───── Dataset entries ─────

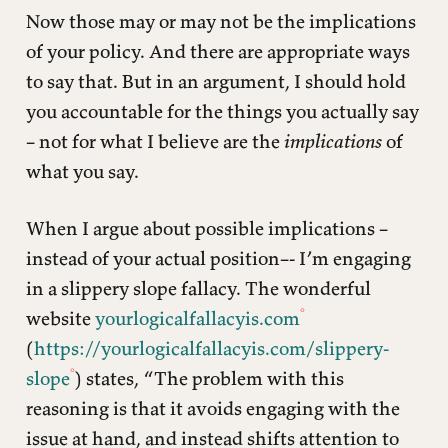
Now those may or may not be the implications
of your policy. And there are appropriate ways
to say that. But in an argument, I should hold
you accountable for the things you actually say
– not for what I believe are the
implications
of
what you say.
When I argue about possible implications –
instead of your actual position–- I’m engaging
in a slippery slope fallacy. The wonderful
website
yourlogicalfallacyis.com
(
https://yourlogicalfallacyis.com/slippery-
slope
) states, “The problem with this
reasoning is that it avoids engaging with the
issue at hand, and instead shifts attention to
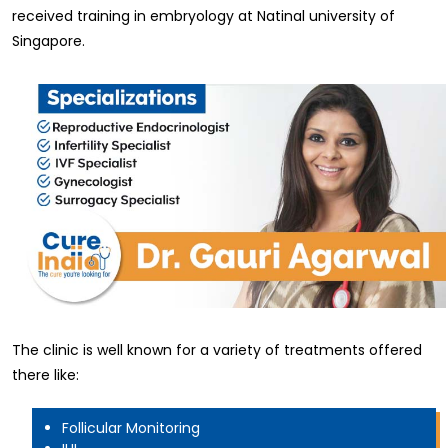
received training in embryology at Natinal university of
Singapore.
The clinic is well known for a variety of treatments offered
there like:
Follicular Monitoring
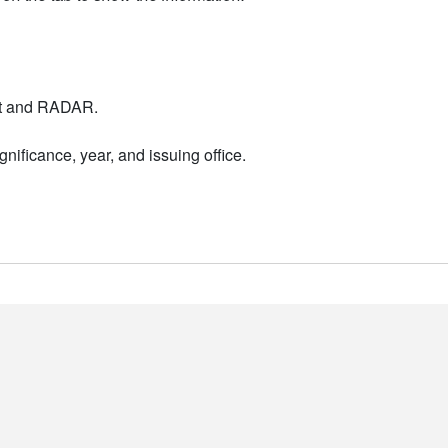
nt and RADAR.
nificance, year, and issuing office.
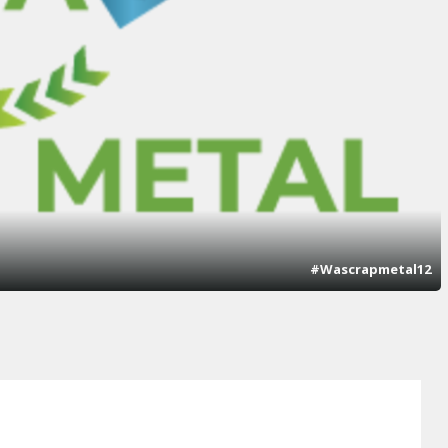
#Wascrapmetal12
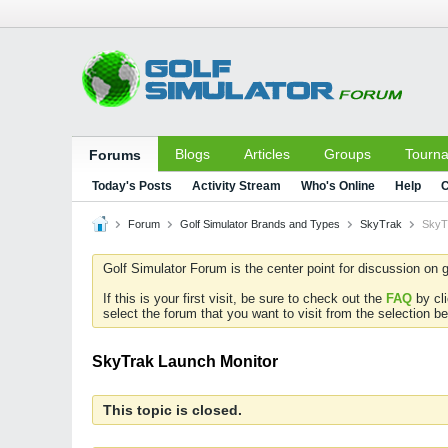
Blogs
Articles
Groups
Tourn
Forums
Today's Posts
Activity Stream
Who's Online
Help
C
Forum
Golf Simulator Brands and Types
SkyTrak
SkyT
Golf Simulator Forum is the center point for discussion on g
If this is your first visit, be sure to check out the
FAQ
by cl
select the forum that you want to visit from the selection be
SkyTrak Launch Monitor
This topic is closed.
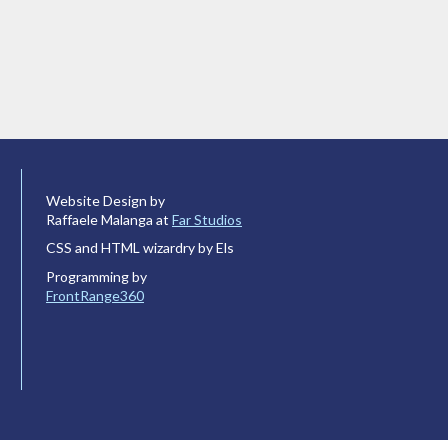
Website Design by
Raffaele Malanga at
Far Studios
CSS and HTML wizardry by Els
Programming by
FrontRange360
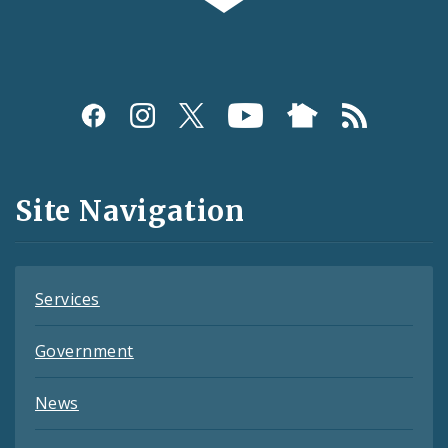
Social
Media
and
Site Navigation
Feeds
Services
Government
News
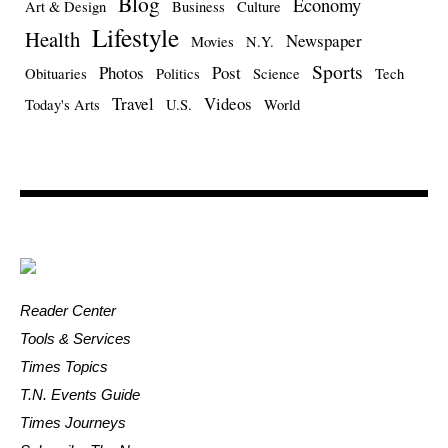
Blog
Economy
Art & Design
Business
Culture
Lifestyle
Health
Newspaper
Movies
N.Y.
Sports
Photos
Post
Obituaries
Politics
Science
Tech
Travel
Videos
Today's Arts
U.S.
World
Reader Center
Tools & Services
Times Topics
T.N. Events Guide
Times Journeys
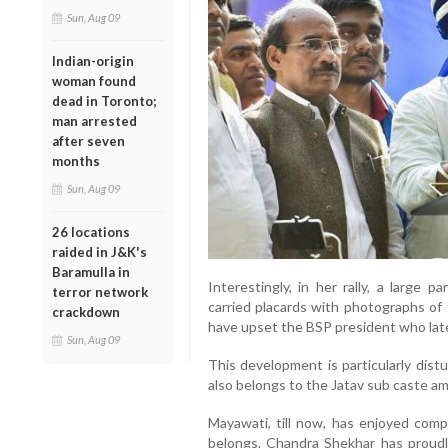
Sun, Aug 09
Indian-origin
woman found
dead in Toronto;
man arrested
after seven
months
Sun, Aug 09
26 locations
raided in J&K's
Baramulla in
Interestingly, in her rally, a large 
terror network
carried placards with photographs of 
crackdown
have upset the BSP president who late
Sun, Aug 09
This development is particularly dist
also belongs to the Jatav sub caste am
Mayawati, till now, has enjoyed com
belongs. Chandra Shekhar has proud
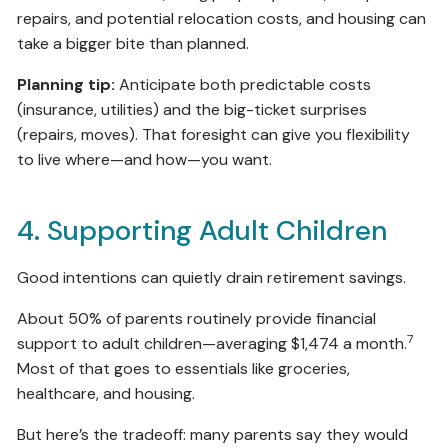
repairs, and potential relocation costs, and housing can
take a bigger bite than planned.
Planning tip:
Anticipate both predictable costs
(insurance, utilities) and the big-ticket surprises
(repairs, moves). That foresight can give you flexibility
to live where—and how—you want.
4. Supporting Adult Children
Good intentions can quietly drain retirement savings.
About 50% of parents routinely provide financial
7
support to adult children—averaging $1,474 a month.
Most of that goes to essentials like groceries,
healthcare, and housing.
But here’s the tradeoff: many parents say they would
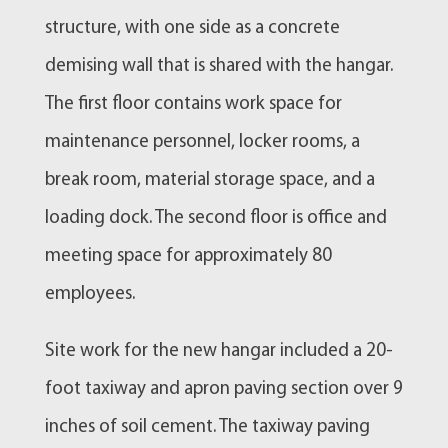
structure, with one side as a concrete
demising wall that is shared with the hangar.
The first floor contains work space for
maintenance personnel, locker rooms, a
break room, material storage space, and a
loading dock. The second floor is office and
meeting space for approximately 80
employees.
Site work for the new hangar included a 20-
foot taxiway and apron paving section over 9
inches of soil cement. The taxiway paving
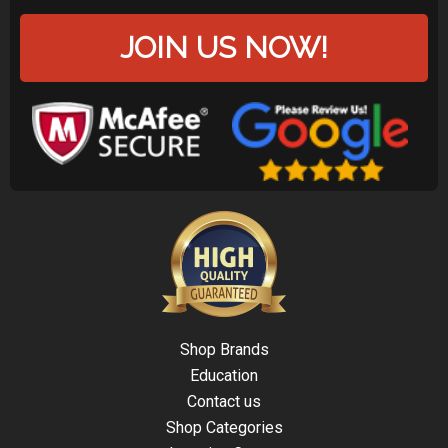
JOIN US NOW!
Shop Brands
Education
Contact us
Shop Categories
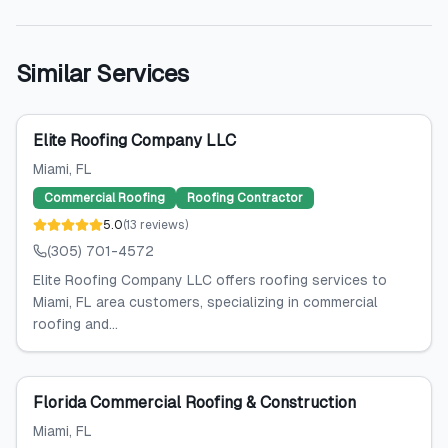
Similar Services
Elite Roofing Company LLC
Miami
, FL
Commercial Roofing
Roofing Contractor
5.0
(
13
reviews
)
(305) 701-4572
Elite Roofing Company LLC offers roofing services to
Miami, FL area customers, specializing in commercial
roofing and...
Florida Commercial Roofing & Construction
Miami
, FL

─────

What to work on - Write out each line again, exactly as it appears above, except for any picture.

Written response -
Now those may or may not be the implications
of your policy. And there are appropriate ways
to say that. But in an argument, I should hold
you accountable for the things you actually say
– not for what I believe are the
implications
of
what you say.
When I argue about possible implications –
instead of your actual position–- I’m engaging
in a slippery slope fallacy. The wonderful
website
yourlogicalfallacyis.com
(
https://yourlogicalfallacyis.com/slippery-
slope
) states, “The problem with this
reasoning is that it avoids engaging with the
issue at hand, and instead shifts attention to
received training in embryology at Natinal university of
Singapore.
The clinic is well known for a variety of treatments offered
there like:
Follicular Monitoring
nt and RADAR.
nificance, year, and issuing office.
#Wascrapmetal12
Blogs
Articles
Groups
Tourn
Forums
Today's Posts
Activity Stream
Who's Online
Help
C
Forum
Golf Simulator Brands and Types
SkyTrak
SkyT
Golf Simulator Forum is the center point for discussion on g
If this is your first visit, be sure to check out the
FAQ
by cl
select the forum that you want to visit from the selection be
SkyTrak Launch Monitor
This topic is closed.
Website Design by
Raffaele Malanga at
Far Studios
CSS and HTML wizardry by Els
Programming by
FrontRange360
Social
Media
and
Site Navigation
Feeds
Services
Government
News
Blog
Economy
Art & Design
Business
Culture
Lifestyle
Health
Newspaper
Movies
N.Y.
Sports
Photos
Post
Obituaries
Politics
Science
Tech
Travel
Videos
Today's Arts
U.S.
World
Reader Center
Tools & Services
Times Topics
T.N. Events Guide
Times Journeys
Sun, Aug 09
Indian-origin
woman found
dead in Toronto;
man arrested
after seven
months
Sun, Aug 09
26 locations
raided in J&K's
Baramulla in
Interestingly, in her rally, a large 
terror network
carried placards with photographs of 
crackdown
have upset the BSP president who late
Sun, Aug 09
This development is particularly dist
also belongs to the Jatav sub caste am
Mayawati, till now, has enjoyed com
belongs. Chandra Shekhar has proud
repairs, and potential relocation costs, and housing can
take a bigger bite than planned.
Planning tip:
Anticipate both predictable costs
(insurance, utilities) and the big-ticket surprises
(repairs, moves). That foresight can give you flexibility
to live where—and how—you want.
4. Supporting Adult Children
Good intentions can quietly drain retirement savings.
About 50% of parents routinely provide financial
7
support to adult children—averaging $1,474 a month.
Most of that goes to essentials like groceries,
healthcare, and housing.
But here’s the tradeoff: many parents say they would
structure, with one side as a concrete
demising wall that is shared with the hangar.
The first floor contains work space for
maintenance personnel, locker rooms, a
break room, material storage space, and a
loading dock. The second floor is office and
meeting space for approximately 80
employees.
Site work for the new hangar included a 20-
foot taxiway and apron paving section over 9
inches of soil cement. The taxiway paving
JOIN US NOW!
Shop Brands
Education
Contact us
Shop Categories
Similar Services
Elite Roofing Company LLC
Miami
, FL
Commercial Roofing
Roofing Contractor
5.0
(
13
reviews
)
(305) 701-4572
Elite Roofing Company LLC offers roofing services to
Miami, FL area customers, specializing in commercial
roofing and...
Florida Commercial Roofing & Construction
Miami
, FL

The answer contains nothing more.